Stoję więc obok niego i zastanawiam się dlaczego tak jest.
- Jaki masz plan? - pytam.
- Plan?
- No. Czasem trzeba mieć plan. Co chciałbyś robić? Co zrobisz z tym wszystkim?
- Nie wiem. Mam jeszcze trochę czasu - Cień jest równie zagubiony jak ja.

I w tym jest sedno – po prostu się boję. Wierzyć i ufać. Może dlatego, bo ciągle widzę, że ludzie nie są tego warci. Może dlatego, bo nie zależy mi, żeby ktoś ufał i wierzył we mnie. Wtedy musiałbym wybaczać i zapominać o każdym błędzie, bo sam je popełniam. Wtedy ludzie wybaczaliby mi.

15

Zdarza się, że chodzę ulicami miast. Szedłem znowu. Zobaczyłem ślepca – tego z autobusu. Nie był chyba zupełnie niewidomy. Siedział na ławce, obok stała oparta jego biała laska. Znów rozmawiał przez telefon. Moja droga wytyczona została obok niego.
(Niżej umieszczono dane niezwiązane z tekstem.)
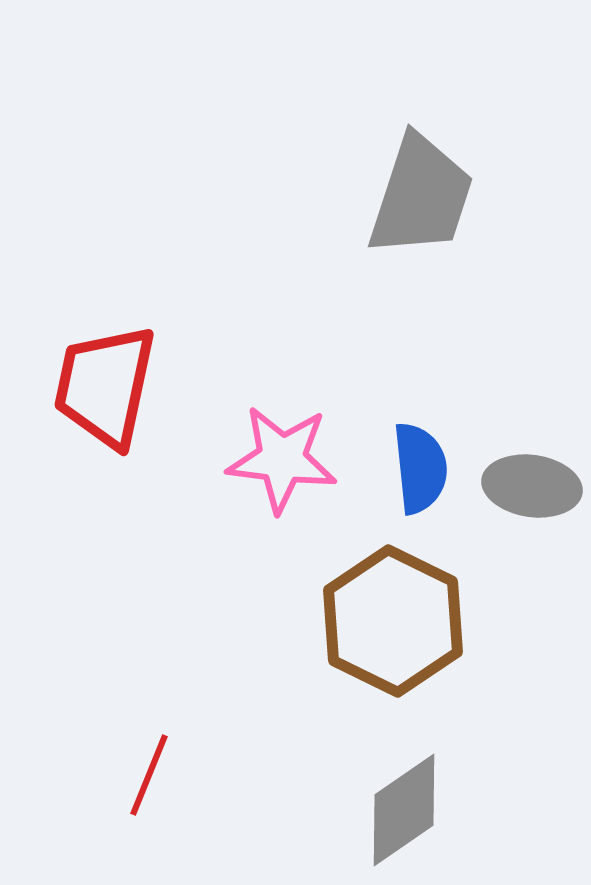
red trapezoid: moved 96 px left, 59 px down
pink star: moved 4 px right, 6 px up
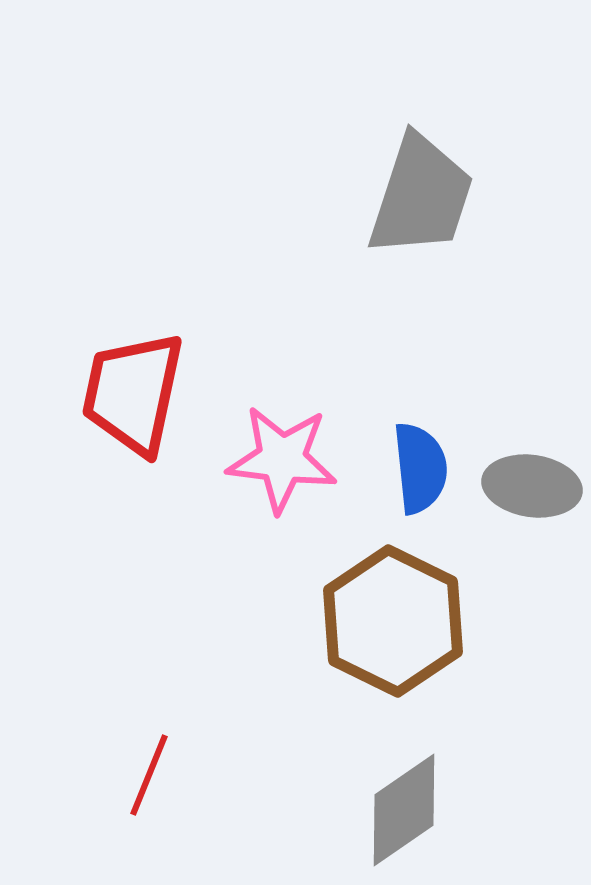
red trapezoid: moved 28 px right, 7 px down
Przechodzę. Znów słyszę.
- No bo wiesz... nie wiem czy jestem w stanie to wyrazić, chciałem powiedzieć po prostu „dziękuję” - jego głos jest delikatny i drżący. - Chciałem powiedzieć... to znaczy, nie wiem, czy ja dobrze to mówię, bo wiesz, nie wiem czy potrafię, ale chciałem powiedzieć, że to był jeden z najpiękniejszych dni...
Uśmiecham się pod nosem. Przez krótką chwilę czułem zadowolenie.